Pasil Fish Market
- Location: Brgy. Suba, Cebu City, Philippines; 10°17′23″N 123°53′29″E﻿ / ﻿10.289643°N 123.891417°E;
- Opening date: 1921
- Management: Office of the City Markets
- Owner: Cebu City Government
- Goods sold: Seafood
- Interactive map of Pasil Fish Market

= Pasil Fish Market =

Fish wholesale market in Cebu City, Philippines

The Pasil Fish Market is a major fish market located in Barangay Suba, Cebu City, Philippines. Established in 1921, the market is a major market for fresh fish sourced throughout the seas of Visayas, such as Visayan Sea, Samar Sea, Camotes Sea, and Bohol Strait, among others.

The Pasil Fish Port started as a market, which was constructed with light materials and had wooden stalls. It was originally part of Barangay Pasil, thus its name. After a city ordinance dividing Pasil into two separate barangays (to be named Pasil and Suba) was approved, it was determined that the market was situated within the boundaries of the new barangay of Suba. It was later renovated in the 80s under the term of then-Cebu City mayor Tomas Osmeña when an agreement was negotiated with the government of Belgium for the construction of a nearby fish port. Through City Ordinance No. 1419, the city government in March 1992 renamed Bugallon Street, where the market is located, to Belgium Street to recognize the Belgian government's role in the area's economic development.

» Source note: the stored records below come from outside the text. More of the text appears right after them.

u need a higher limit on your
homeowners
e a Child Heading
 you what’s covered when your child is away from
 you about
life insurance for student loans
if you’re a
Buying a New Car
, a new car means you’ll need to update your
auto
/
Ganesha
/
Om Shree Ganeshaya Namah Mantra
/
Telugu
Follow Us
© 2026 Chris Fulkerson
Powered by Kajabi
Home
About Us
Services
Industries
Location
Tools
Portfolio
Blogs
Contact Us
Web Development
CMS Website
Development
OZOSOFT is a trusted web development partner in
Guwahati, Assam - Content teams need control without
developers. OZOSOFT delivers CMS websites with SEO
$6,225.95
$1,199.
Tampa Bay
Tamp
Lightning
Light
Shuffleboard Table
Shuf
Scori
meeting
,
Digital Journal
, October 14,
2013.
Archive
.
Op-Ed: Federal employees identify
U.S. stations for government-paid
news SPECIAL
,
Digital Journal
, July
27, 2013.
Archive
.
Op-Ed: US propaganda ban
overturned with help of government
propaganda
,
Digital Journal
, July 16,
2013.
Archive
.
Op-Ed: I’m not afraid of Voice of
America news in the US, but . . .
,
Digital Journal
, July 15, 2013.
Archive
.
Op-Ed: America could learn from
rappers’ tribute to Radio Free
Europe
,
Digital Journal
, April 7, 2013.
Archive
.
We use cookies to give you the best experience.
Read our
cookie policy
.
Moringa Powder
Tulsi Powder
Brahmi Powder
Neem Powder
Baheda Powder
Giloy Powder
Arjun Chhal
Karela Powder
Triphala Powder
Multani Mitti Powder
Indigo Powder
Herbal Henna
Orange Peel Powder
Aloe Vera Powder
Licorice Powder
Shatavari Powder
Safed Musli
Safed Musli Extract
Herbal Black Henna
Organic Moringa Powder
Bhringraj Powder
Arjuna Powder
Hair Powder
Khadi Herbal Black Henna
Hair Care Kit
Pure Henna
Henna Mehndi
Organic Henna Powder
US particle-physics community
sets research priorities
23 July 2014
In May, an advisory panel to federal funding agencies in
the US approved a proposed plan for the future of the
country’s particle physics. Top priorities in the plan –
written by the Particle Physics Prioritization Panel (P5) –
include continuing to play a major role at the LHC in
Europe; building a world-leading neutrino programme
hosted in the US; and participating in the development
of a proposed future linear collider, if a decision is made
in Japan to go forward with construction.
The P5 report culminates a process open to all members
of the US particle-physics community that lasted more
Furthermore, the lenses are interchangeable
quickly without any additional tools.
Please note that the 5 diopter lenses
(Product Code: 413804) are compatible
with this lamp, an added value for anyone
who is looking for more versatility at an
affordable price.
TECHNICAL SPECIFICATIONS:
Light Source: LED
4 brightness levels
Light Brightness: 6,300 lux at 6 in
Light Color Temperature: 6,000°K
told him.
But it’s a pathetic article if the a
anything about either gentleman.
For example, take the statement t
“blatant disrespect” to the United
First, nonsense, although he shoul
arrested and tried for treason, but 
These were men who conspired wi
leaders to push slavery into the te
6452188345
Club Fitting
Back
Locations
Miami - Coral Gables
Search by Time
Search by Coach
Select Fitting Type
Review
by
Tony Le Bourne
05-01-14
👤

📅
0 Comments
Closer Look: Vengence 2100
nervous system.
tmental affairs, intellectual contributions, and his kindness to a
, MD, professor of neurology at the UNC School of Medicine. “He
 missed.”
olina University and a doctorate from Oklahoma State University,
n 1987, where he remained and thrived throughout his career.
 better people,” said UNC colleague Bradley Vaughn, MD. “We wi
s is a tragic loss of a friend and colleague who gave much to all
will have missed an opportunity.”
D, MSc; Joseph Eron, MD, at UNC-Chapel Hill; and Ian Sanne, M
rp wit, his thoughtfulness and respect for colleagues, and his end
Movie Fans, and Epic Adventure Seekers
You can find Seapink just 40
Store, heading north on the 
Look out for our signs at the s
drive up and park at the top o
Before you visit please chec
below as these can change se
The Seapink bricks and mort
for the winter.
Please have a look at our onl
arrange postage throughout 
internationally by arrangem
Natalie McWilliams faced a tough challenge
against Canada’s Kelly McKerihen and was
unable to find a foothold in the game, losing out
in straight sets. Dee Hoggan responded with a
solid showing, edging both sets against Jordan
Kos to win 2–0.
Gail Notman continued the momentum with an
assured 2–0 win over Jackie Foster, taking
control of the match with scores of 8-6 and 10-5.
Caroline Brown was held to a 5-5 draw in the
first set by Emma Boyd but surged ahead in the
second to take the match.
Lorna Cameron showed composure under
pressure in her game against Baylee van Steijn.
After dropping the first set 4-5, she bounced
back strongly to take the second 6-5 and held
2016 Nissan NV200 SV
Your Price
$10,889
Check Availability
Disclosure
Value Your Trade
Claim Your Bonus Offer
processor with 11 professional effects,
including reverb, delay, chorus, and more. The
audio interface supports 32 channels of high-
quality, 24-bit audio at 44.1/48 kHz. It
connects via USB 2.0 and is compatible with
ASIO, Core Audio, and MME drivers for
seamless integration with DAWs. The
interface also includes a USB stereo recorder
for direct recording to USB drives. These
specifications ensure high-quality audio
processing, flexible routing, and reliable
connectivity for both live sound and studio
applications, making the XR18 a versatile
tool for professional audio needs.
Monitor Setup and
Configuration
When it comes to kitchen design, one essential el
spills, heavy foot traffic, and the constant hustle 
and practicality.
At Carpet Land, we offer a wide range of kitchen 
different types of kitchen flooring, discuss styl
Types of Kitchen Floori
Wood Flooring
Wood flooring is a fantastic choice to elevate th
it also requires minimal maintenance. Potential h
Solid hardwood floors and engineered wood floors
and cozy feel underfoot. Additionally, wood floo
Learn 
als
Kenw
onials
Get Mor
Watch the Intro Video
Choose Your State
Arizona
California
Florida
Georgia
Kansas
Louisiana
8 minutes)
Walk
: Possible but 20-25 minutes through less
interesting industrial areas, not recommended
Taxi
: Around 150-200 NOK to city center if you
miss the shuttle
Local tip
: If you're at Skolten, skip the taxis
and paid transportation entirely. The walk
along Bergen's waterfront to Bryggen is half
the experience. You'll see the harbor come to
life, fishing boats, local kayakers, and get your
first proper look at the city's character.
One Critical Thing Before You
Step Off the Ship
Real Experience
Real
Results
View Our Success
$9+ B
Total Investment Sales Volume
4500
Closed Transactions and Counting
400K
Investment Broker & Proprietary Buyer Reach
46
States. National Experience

Several incidents of protected species and products derived from them being sold in the market have also been reported such as manta ray, sting ray, green sea turtle, and shark meat.

On May 3, 2020, Cebu City Mayor Edgardo Labella ordered the temporary closure of the market, including the Suba Fish Port, due to the COVID-19 pandemic. It was scheduled to reopen on August 15, 2020 but was moved to August 28, 2020.